При дальнейшем углублении в релевантные предмету исторические источники оказывается, что вымысел романиста словно бы угадывал быль в ее не самых очевидных современникам гранях. Эпизод из черновика АК, запечатлевший самый момент встречи лоб в лоб – да еще при посредстве каски – между двумя средами или субкультурами высшего общества, пуританской и либертинской (благочестивая болезненная императрица и гвардеец – воплощение ювенильного гедонизма), можно вообразить происшедшим, mutatis mutandis, внутри царской семьи. Эти субкультуры, впрочем, могли до какой-то степени уживаться в одной личности. Уже представленный читателю молодой великий князь Владимир Александрович являл собою выдающийся пример совмещения того нового духа «дозволенности» (но все-таки без приставки «все-»), который возник в 1860‐х годах среди молодежи правящего дома и ряда придворных кружков, – с династической благопристойностью. Все в том же итальянском августейшем вояже 1873 года он пробыл некоторое время с матерью и сестрой, и трудно отделаться от впечатления, что следующие строки из его письма верному Перовскому, посланного в те же дни из Сорренто, были написаны в пику преисполненным беспокойства донесениям Барятинского: «Пока дамы осматривали этрусские вазы, мы с Митой завернули в отделение похабных представителей древнего разврата. Усладив взоры наши видом ебли, хуев и т. д., мы присоединились к остальной компании и продолжали осмотр музея»227. Дополнительная эпатажность этого сообщения проистекает из устойчивого реноме упомянутого в письме Миты – Д. А. Бенкендорфа, еще одного сокутильника великого князя: он слыл пассивным гомосексуалистом, и блюстители нравов ставили в вину Владимиру приятельство с ним, продолжавшееся и после женитьбы великого князя228.

185Для уяснения того, как обсуждаемые в этом параграфе редакции соотносятся между собой, см. Извлечение 1 на с. 122–127.

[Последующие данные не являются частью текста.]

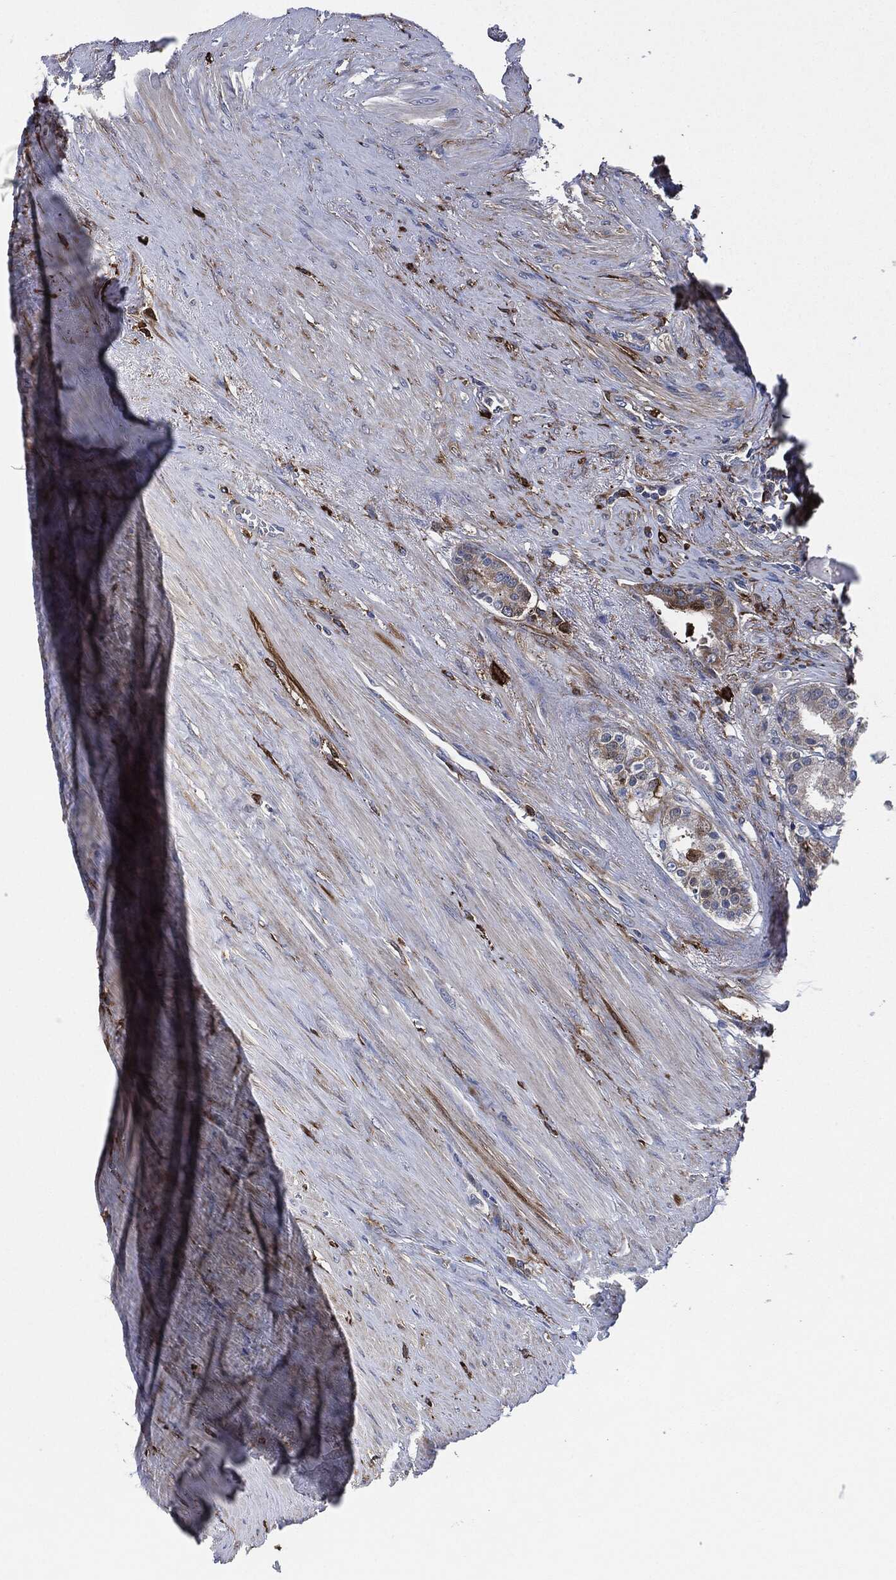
{"staining": {"intensity": "strong", "quantity": "25%-75%", "location": "cytoplasmic/membranous"}, "tissue": "prostate cancer", "cell_type": "Tumor cells", "image_type": "cancer", "snomed": [{"axis": "morphology", "description": "Adenocarcinoma, NOS"}, {"axis": "topography", "description": "Prostate"}], "caption": "Brown immunohistochemical staining in human prostate adenocarcinoma displays strong cytoplasmic/membranous expression in about 25%-75% of tumor cells.", "gene": "TMEM11", "patient": {"sex": "male", "age": 69}}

186Детали см. на с. 236 наст. изд.
187Термин «либертинство (либертинаж)» употребляется мной в широком значении демонстративного поведения, так или иначе предполагающего вызов моральным авторитетам и социальным условностям. Эстетизированное распутство аристократии, процветавшее в 1860–1870‐х годах, имело, конечно же, лишь отдаленное отношение к оригинальному, бытовавшему еще в дореволюционной Франции понятию libertinage, в котором свобода нравов и агрессивный гедонизм смыкались с политическим и религиозным свободомыслием, вольтерьянством. Если либертены большого света эпохи АК и вносили лепту в подрыв устоев монархии, то только косвенно и непреднамеренно. Об избирательной рецепции французского либертинажа в России см.: Дмитриева Е. Французский либертинаж и его русские отголоски // Делон М. Искусство жить либертена: Французская либертинская проза XVIII века. М.: Новое литературное обозрение, 2013. С. 833–860, особ. 837–838, 852.
188Р28: 10–14 об. Датируется указанным периодом на основании письма, в котором анализируемый фрагмент романа упоминался, как это очевидно, накануне, в момент или сразу после написания первого черновика. А именно, между 15 и 25 марта 1874 года Толстой обратился к свояченице Т. А. Кузминской с просьбой узнать у ее брата А. А. Берса, можно ли включить в роман слышанную от него «историю <…> об офицерах, разлетевшихся к мужней жене вместо мамзели» (Юб. Т. 62. С. 74). Также о датировке написания гвардейских сцен см. примеч. 2 на с. 130, а также параграф 2 гл. 2 наст. изд.
189Р28: 12, 13–13 об. Большой фрагмент из правленой копии этого автографа опубликован: ЧРВ. С. 196–201 (Р31).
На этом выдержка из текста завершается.